* Records supplied:
Segment Open

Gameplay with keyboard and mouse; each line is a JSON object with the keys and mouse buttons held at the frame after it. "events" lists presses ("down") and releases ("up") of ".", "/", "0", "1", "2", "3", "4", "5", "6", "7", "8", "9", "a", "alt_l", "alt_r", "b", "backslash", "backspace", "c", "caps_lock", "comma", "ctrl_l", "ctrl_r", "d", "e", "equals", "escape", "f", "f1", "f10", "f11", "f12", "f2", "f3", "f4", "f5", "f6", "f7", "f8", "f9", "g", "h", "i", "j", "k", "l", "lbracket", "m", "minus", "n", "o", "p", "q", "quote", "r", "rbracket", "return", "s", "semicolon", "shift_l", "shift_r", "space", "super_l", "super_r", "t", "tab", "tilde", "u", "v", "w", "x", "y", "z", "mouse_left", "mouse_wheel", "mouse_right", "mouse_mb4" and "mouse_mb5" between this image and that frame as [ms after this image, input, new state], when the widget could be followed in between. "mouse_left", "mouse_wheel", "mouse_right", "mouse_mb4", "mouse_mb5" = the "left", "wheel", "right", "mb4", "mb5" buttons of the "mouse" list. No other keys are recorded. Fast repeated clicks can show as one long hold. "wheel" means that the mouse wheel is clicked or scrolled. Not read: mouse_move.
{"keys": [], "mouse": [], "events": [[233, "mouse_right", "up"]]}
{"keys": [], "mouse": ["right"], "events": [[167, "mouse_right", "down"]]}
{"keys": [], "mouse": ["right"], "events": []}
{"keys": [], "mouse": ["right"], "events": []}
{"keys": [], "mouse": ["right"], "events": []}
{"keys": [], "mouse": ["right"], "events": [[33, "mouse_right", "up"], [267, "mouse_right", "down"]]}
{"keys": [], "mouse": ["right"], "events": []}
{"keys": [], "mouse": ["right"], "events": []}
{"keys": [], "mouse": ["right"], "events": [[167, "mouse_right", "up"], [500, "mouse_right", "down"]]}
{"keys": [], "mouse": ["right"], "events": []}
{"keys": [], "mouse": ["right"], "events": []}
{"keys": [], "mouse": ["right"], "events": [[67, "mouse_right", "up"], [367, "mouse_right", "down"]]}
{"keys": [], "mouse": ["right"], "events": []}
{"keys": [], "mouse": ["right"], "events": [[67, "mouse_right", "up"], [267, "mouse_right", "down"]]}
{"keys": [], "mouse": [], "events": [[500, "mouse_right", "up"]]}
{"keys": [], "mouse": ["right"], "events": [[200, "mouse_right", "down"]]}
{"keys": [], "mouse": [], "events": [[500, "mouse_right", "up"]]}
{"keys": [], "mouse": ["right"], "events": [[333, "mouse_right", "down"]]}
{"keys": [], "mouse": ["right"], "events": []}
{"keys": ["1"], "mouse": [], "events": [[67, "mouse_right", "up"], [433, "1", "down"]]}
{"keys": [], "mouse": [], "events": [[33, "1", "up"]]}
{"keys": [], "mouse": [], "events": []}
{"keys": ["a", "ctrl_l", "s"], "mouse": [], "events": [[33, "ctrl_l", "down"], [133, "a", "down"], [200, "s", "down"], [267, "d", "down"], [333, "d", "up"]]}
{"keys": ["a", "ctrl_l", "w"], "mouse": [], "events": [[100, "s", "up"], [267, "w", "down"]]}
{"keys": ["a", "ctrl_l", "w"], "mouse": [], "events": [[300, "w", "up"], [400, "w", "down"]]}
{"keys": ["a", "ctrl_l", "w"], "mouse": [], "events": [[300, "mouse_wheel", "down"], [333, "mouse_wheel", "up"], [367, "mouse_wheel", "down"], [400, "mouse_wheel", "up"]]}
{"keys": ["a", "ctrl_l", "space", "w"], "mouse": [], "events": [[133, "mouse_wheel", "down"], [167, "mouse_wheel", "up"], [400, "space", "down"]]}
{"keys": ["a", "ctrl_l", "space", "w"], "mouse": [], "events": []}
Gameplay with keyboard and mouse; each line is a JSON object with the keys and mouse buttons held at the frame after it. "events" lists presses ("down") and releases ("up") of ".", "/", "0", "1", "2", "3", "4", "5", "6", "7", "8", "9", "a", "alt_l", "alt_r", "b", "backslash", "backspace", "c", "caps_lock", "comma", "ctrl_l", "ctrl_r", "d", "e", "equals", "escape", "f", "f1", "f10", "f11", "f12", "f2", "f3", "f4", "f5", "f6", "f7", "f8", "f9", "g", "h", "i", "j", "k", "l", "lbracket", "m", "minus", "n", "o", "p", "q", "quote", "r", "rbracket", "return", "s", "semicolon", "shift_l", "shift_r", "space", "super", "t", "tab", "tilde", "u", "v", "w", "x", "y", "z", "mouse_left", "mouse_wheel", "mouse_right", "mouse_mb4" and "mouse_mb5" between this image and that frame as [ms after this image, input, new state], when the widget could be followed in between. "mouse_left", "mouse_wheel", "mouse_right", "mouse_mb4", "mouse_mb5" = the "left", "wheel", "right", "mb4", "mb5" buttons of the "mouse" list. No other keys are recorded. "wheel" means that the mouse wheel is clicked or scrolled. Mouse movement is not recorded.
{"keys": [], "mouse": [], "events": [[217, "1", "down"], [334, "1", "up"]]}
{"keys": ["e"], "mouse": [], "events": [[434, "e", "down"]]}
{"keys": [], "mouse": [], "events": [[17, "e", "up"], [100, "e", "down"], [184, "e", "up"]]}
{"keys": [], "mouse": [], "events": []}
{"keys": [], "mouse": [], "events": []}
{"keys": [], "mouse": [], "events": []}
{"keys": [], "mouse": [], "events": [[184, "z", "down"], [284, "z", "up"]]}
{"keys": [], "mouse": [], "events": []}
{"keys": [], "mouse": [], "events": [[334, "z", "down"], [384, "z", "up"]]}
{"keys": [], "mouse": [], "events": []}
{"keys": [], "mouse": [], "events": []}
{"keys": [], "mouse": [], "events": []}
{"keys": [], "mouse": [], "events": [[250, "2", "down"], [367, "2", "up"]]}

Segment Closed

All of the material should be duplicated exactly.

Gameplay with keyboard and mouse; each line is a JSON object with the keys and mouse buttons held at the frame after it. "events" lists presses ("down") and releases ("up") of ".", "/", "0", "1", "2", "3", "4", "5", "6", "7", "8", "9", "a", "alt_l", "alt_r", "b", "backslash", "backspace", "c", "caps_lock", "comma", "ctrl_l", "ctrl_r", "d", "e", "equals", "escape", "f", "f1", "f10", "f11", "f12", "f2", "f3", "f4", "f5", "f6", "f7", "f8", "f9", "g", "h", "i", "j", "k", "l", "lbracket", "m", "minus", "n", "o", "p", "q", "quote", "r", "rbracket", "return", "s", "semicolon", "shift_l", "shift_r", "space", "super_l", "super_r", "t", "tab", "tilde", "u", "v", "w", "x", "y", "z", "mouse_left", "mouse_wheel", "mouse_right", "mouse_mb4" and "mouse_mb5" between this image and that frame as [ms after this image, input, new state], when the widget could be followed in between. "mouse_left", "mouse_wheel", "mouse_right", "mouse_mb4", "mouse_mb5" = the "left", "wheel", "right", "mb4", "mb5" buttons of the "mouse" list. No other keys are recorded. Fast repeated clicks can show as one long hold. "wheel" means that the mouse wheel is clicked or scrolled. Not read: mouse_move.
{"keys": [], "mouse": [], "events": [[233, "mouse_right", "up"]]}
{"keys": [], "mouse": ["right"], "events": [[167, "mouse_right", "down"]]}
{"keys": [], "mouse": ["right"], "events": []}
{"keys": [], "mouse": ["right"], "events": []}
{"keys": [], "mouse": ["right"], "events": []}
{"keys": [], "mouse": ["right"], "events": [[33, "mouse_right", "up"], [267, "mouse_right", "down"]]}
{"keys": [], "mouse": ["right"], "events": []}
{"keys": [], "mouse": ["right"], "events": []}
{"keys": [], "mouse": ["right"], "events": [[167, "mouse_right", "up"], [500, "mouse_right", "down"]]}
{"keys": [], "mouse": ["right"], "events": []}
{"keys": [], "mouse": ["right"], "events": []}
{"keys": [], "mouse": ["right"], "events": [[67, "mouse_right", "up"], [367, "mouse_right", "down"]]}
{"keys": [], "mouse": ["right"], "events": []}
{"keys": [], "mouse": ["right"], "events": [[67, "mouse_right", "up"], [267, "mouse_right", "down"]]}
{"keys": [], "mouse": [], "events": [[500, "mouse_right", "up"]]}
{"keys": [], "mouse": ["right"], "events": [[200, "mouse_right", "down"]]}
{"keys": [], "mouse": [], "events": [[500, "mouse_right", "up"]]}
{"keys": [], "mouse": ["right"], "events": [[333, "mouse_right", "down"]]}
{"keys": [], "mouse": ["right"], "events": []}
{"keys": ["1"], "mouse": [], "events": [[67, "mouse_right", "up"], [433, "1", "down"]]}
{"keys": [], "mouse": [], "events": [[33, "1", "up"]]}
{"keys": [], "mouse": [], "events": []}
{"keys": ["a", "ctrl_l", "s"], "mouse": [], "events": [[33, "ctrl_l", "down"], [133, "a", "down"], [200, "s", "down"], [267, "d", "down"], [333, "d", "up"]]}
{"keys": ["a", "ctrl_l", "w"], "mouse": [], "events": [[100, "s", "up"], [267, "w", "down"]]}
{"keys": ["a", "ctrl_l", "w"], "mouse": [], "events": [[300, "w", "up"], [400, "w", "down"]]}
{"keys": ["a", "ctrl_l", "w"], "mouse": [], "events": [[300, "mouse_wheel", "down"], [333, "mouse_wheel", "up"], [367, "mouse_wheel", "down"], [400, "mouse_wheel", "up"]]}
{"keys": ["a", "ctrl_l", "space", "w"], "mouse": [], "events": [[133, "mouse_wheel", "down"], [167, "mouse_wheel", "up"], [400, "space", "down"]]}
{"keys": ["a", "ctrl_l", "space", "w"], "mouse": [], "events": []}
Gameplay with keyboard and mouse; each line is a JSON object with the keys and mouse buttons held at the frame after it. "events" lists presses ("down") and releases ("up") of ".", "/", "0", "1", "2", "3", "4", "5", "6", "7", "8", "9", "a", "alt_l", "alt_r", "b", "backslash", "backspace", "c", "caps_lock", "comma", "ctrl_l", "ctrl_r", "d", "e", "equals", "escape", "f", "f1", "f10", "f11", "f12", "f2", "f3", "f4", "f5", "f6", "f7", "f8", "f9", "g", "h", "i", "j", "k", "l", "lbracket", "m", "minus", "n", "o", "p", "q", "quote", "r", "rbracket", "return", "s", "semicolon", "shift_l", "shift_r", "space", "super", "t", "tab", "tilde", "u", "v", "w", "x", "y", "z", "mouse_left", "mouse_wheel", "mouse_right", "mouse_mb4" and "mouse_mb5" between this image and that frame as [ms after this image, input, new state], when the widget could be followed in between. "mouse_left", "mouse_wheel", "mouse_right", "mouse_mb4", "mouse_mb5" = the "left", "wheel", "right", "mb4", "mb5" buttons of the "mouse" list. No other keys are recorded. "wheel" means that the mouse wheel is clicked or scrolled. Mouse movement is not recorded.
{"keys": [], "mouse": [], "events": [[217, "1", "down"], [334, "1", "up"]]}
{"keys": ["e"], "mouse": [], "events": [[434, "e", "down"]]}
{"keys": [], "mouse": [], "events": [[17, "e", "up"], [100, "e", "down"], [184, "e", "up"]]}
{"keys": [], "mouse": [], "events": []}
{"keys": [], "mouse": [], "events": []}
{"keys": [], "mouse": [], "events": []}
{"keys": [], "mouse": [], "events": [[184, "z", "down"], [284, "z", "up"]]}
{"keys": [], "mouse": [], "events": []}
{"keys": [], "mouse": [], "events": [[334, "z", "down"], [384, "z", "up"]]}
{"keys": [], "mouse": [], "events": []}
{"keys": [], "mouse": [], "events": []}
{"keys": [], "mouse": [], "events": []}
{"keys": [], "mouse": [], "events": [[250, "2", "down"], [367, "2", "up"]]}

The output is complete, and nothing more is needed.